La invasión americana

El ataque de los villistas a la población americana de Columbus[1], Nuevo México, y las consecuencias que pueda acarrear, ha sido el plato del día tanto para los patriotas americanos y mexicanos como para los no patriotas.

Una guerra entre los Estados Unidos y México ha estado a punto de estallar y, parece que todavía no se conjura el peligro. Todo depende de la actitud que adopte Venustiano Carranza.

Hasta el momento de escribir estas líneas, no han entrado todavía a territorio mexicano las fuerzas americanas destinadas a perseguir a Francisco Villa. La dilación se ha debido primero, a la circunstancia de que era preciso para el gobierno americano obtener de Carranza el permiso para que entraran las fuerzas americanas a perseguir a Villa. El permiso fue obtenido: pero con la condición de que Wilson permitiera a su vez la entrada de fuerzas mexicanas a territorio de los Estados Unidos, cuando se tratase de perseguir bandas que se internasen en este país, después de haber cometido en México lo que Carranza llama actos de bandidaje.

Wilson consintió en la reciprocidad de derechos, y ya parecía que iba a comenzar la entrada de fuerzas americanas a territorio de México, y aun algunos periódicos amarillos dieron como efectuada la invasión, cuando se descubre que nuevas circunstancias han determinado la suspensión de la entrada de las fuerzas americanas destinadas a la persecución de Villa.

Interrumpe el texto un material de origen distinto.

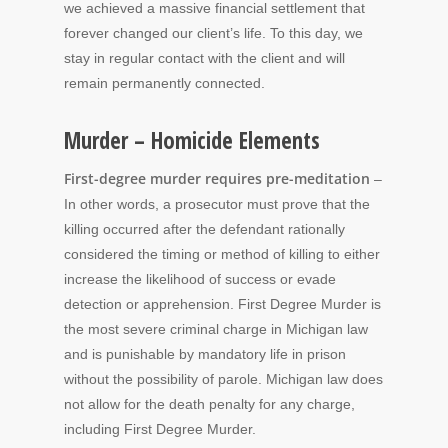
we achieved a massive financial settlement that
forever changed our client’s life. To this day, we
stay in regular contact with the client and will
remain permanently connected.
Murder – Homicide Elements
First-degree murder requires pre-meditation
–
In other words, a prosecutor must prove that the
killing occurred after the defendant rationally
considered the timing or method of killing to either
increase the likelihood of success or evade
detection or apprehension. First Degree Murder is
the most severe criminal charge in Michigan law
and is punishable by mandatory life in prison
without the possibility of parole. Michigan law does
not allow for the death penalty for any charge,
including First Degree Murder.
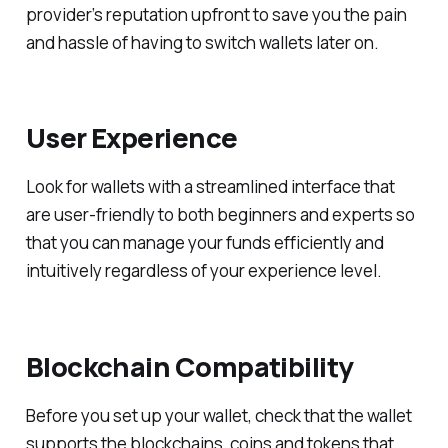
provider’s reputation upfront to save you the pain
and hassle of having to switch wallets later on.
User Experience
Look for wallets with a streamlined interface that
are user-friendly to both beginners and experts so
that you can manage your funds efficiently and
intuitively regardless of your experience level.
Blockchain Compatibility
Before you set up your wallet, check that the wallet
supports the blockchains, coins and tokens that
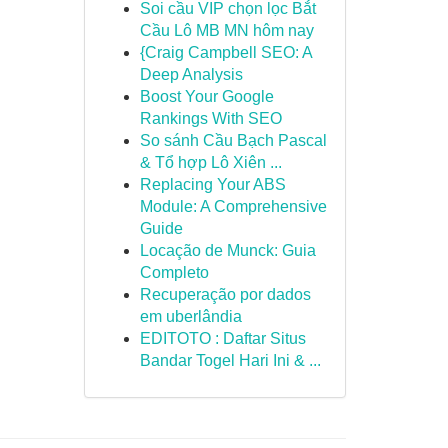
Soi cầu VIP chọn lọc Bắt
Cầu Lô MB MN hôm nay
{Craig Campbell SEO: A
Deep Analysis
Boost Your Google
Rankings With SEO
So sánh Cầu Bạch Pascal
& Tổ hợp Lô Xiên ...
Replacing Your ABS
Module: A Comprehensive
Guide
Locação de Munck: Guia
Completo
Recuperação por dados
em uberlândia
EDITOTO : Daftar Situs
Bandar Togel Hari Ini & ...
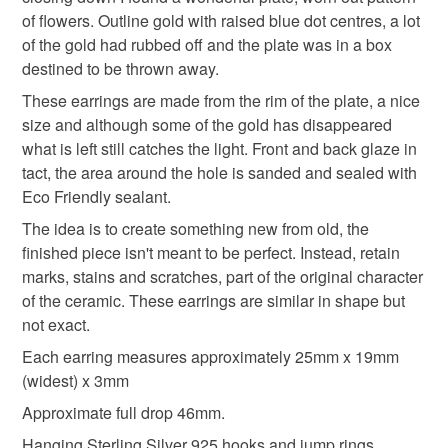
signs of wear and damage. Entire process is a creative
graduation gifts
thoughtful gift edit
anniversary
of flowers. Outline gold with raised blue dot centres, a lot
experience from discovery to final picture, nothing planned
of the gold had rubbed off and the plate was in a box
or preconceived. All materials personally collected from
destined to be thrown away.
plastic
river banks, charity shops, roadside, woods, recycle
These earrings are made from the rim of the plate, a nice
centres, beaches, wherever dropped, dumped or donated
size and although some of the gold has disappeared
ceramics are found, cleaned and shaped into new stories.
Materials
what is left still catches the light. Front and back glaze in
Each piece comes with a short bio of where the ceramic
tact, the area around the hole is sanded and sealed with
came from, date found and re-created. Some shards
Eco Friendly sealant.
collected are used as found, others are cut randomly which
Ceramic
Sterling silver ear wires
shape the final work. Every piece is individual, nothing
The idea is to create something new from old, the
replicated, however, due to repetitive patterns in ceramics
finished piece isn't meant to be perfect. Instead, retain
there will be some similarity but only through the ceramic
marks, stains and scratches, part of the original character
Colours
material not in the final piece.
of the ceramic. These earrings are similar in shape but
not exact.
Please note that if your order is being posted outside
Blue
White
Gold
Each earring measures approximately 25mm x 19mm
mainland UK, you (or the recipient) may have to pay
(widest) x 3mm
customs or VAT charges and a handling fee. The seller is
Approximate full drop 46mm.
not responsible for any charges or fees that may incur.
Hanging Sterling Silver 925 hooks and jump rings.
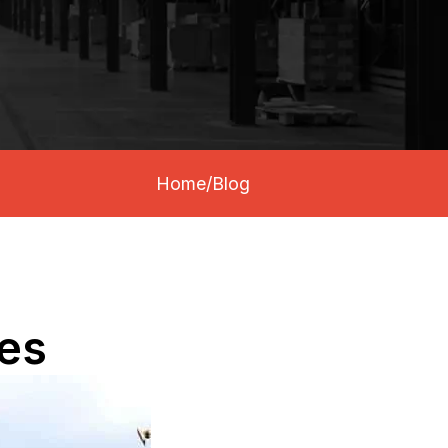
Home
/
Blog
ies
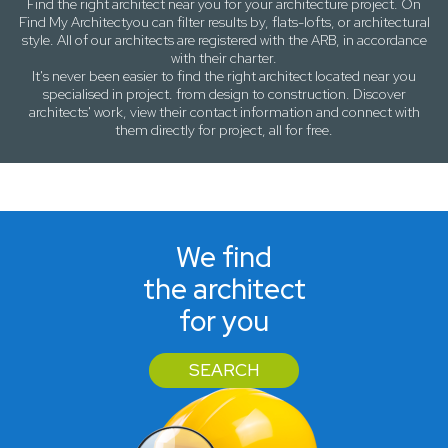
Find the right architect near
you
for your architecture project. On
Find My Architect
you can filter results by,
flats-lofts
, or
architectural
style
. All of our architects are registered with the ARB, in accordance
with their charter.
It's never been easier to find the right architect located near
you
specialised in project. from design to construction. Discover
architects' work, view their contact information and connect with
them directly for project, all for free.
We find
the architect
for you
SEARCH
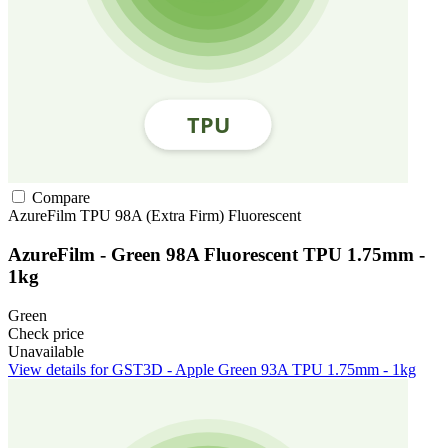
Compare
AzureFilm
TPU
98A (Extra Firm)
Fluorescent
AzureFilm - Green 98A Fluorescent TPU 1.75mm -
1kg
Green
Check price
Unavailable
View details for GST3D - Apple Green 93A TPU 1.75mm - 1kg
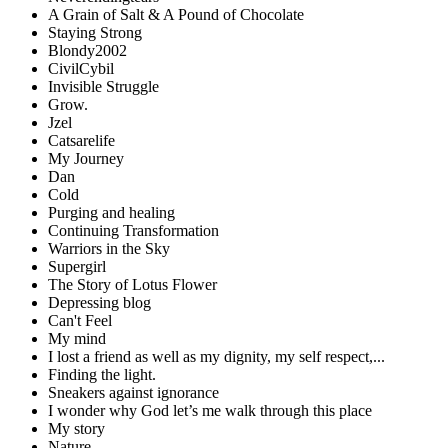
A Grain of Salt & A Pound of Chocolate
Staying Strong
Blondy2002
CivilCybil
Invisible Struggle
Grow.
Jzel
Catsarelife
My Journey
Dan
Cold
Purging and healing
Continuing Transformation
Warriors in the Sky
Supergirl
The Story of Lotus Flower
Depressing blog
Can't Feel
My mind
I lost a friend as well as my dignity, my self respect,...
Finding the light.
Sneakers against ignorance
I wonder why God let’s me walk through this place
My story
Nature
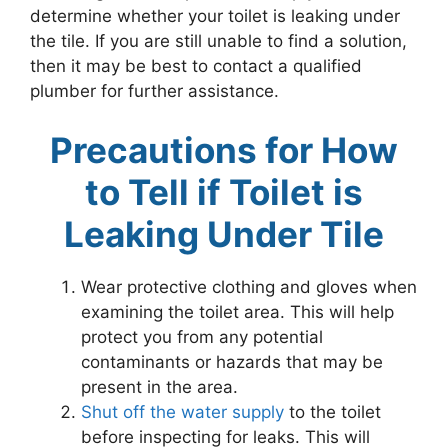
determine whether your toilet is leaking under
the tile. If you are still unable to find a solution,
then it may be best to contact a qualified
plumber for further assistance.
Precautions for How
to Tell if Toilet is
Leaking Under Tile
Wear protective clothing and gloves when
examining the toilet area. This will help
protect you from any potential
contaminants or hazards that may be
present in the area.
Shut off the water supply
to the toilet
before inspecting for leaks. This will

Por lo que se deduce de las noticias de la prensa diaria, parece que Wilson quiere pulsar el estado de ánimo del pueblo mexicano, porque aunque Carranza ha consentido en permitir que fuerzas americanas penetren a México para exterminar a los villistas, parece que no cuenta con la aprobación de todos los mexicanos y en este último caso, como habría resistencia por parte de la población mexicana a la invasión, las fuerzas americanas destinadas a perseguir a Villa, serían insuficientes para enfrentarse a la resistencia popular.

Además, por las mismas noticias de la prensa diaria, parece que en el Congreso Americano no están todos los Senadores y Diputados de acuerdo con Wilson en la política que hasta hoy ha seguido en lo que concierne a los asuntos mexicanos, y hay preludios de que una fuerte oposición va a desatarse contra los actos del Presidente.

La situación por lo mismo, es bastante seria tanto para Wilson como para Carranza.

Wilson puede salir derrotado en las próximas elecciones.

Carranza… se hunde, acabará de hundirse bajo el peso de una situación agravada por los últimos sucesos.

Para Carranza, el problema que tiene enfrente es demasiado escabroso. Si al pueblo mexicano le disgusta la entrada de fuerzas americanas al territorio de México, aunque sólo sea con el carácter de perseguir a Villa, Carranza tiene que echar a andar por cualquiera de estos dos caminos: o se hace aliado del gobierno americano y lo ayuda a perseguir a Villa, y en este caso la caída del carrancismo será rápida, o se pone del lado del sentimiento popular, y en este caso el gobierno de los Estados Unidos le negará el apoyo que le ha estado prestando y gracias al cual ha podido sostener a flote a su desvencijado barco, y se hundirá en el océano revolucionario que en vano ha tratado de aplacar.

Veremos, veremos.

Celso Marquina

Regeneración, núm. 230, 18 de marzo de 1916



[1] Refiérese al ataque a la población de Columbus, Nuevo México, por parte de fuerzas de Francisco Villa la madrugada del 9 de marzo de 1916. Aunque se han aducido distintas razones que llevaron a Villa a llevar al cabo dicho asalto, todas ellas se enmarcan dentro de la política del presidente Woodrow Wilson de favorecer a la fracción de Venustiano Carranza frente al villismo.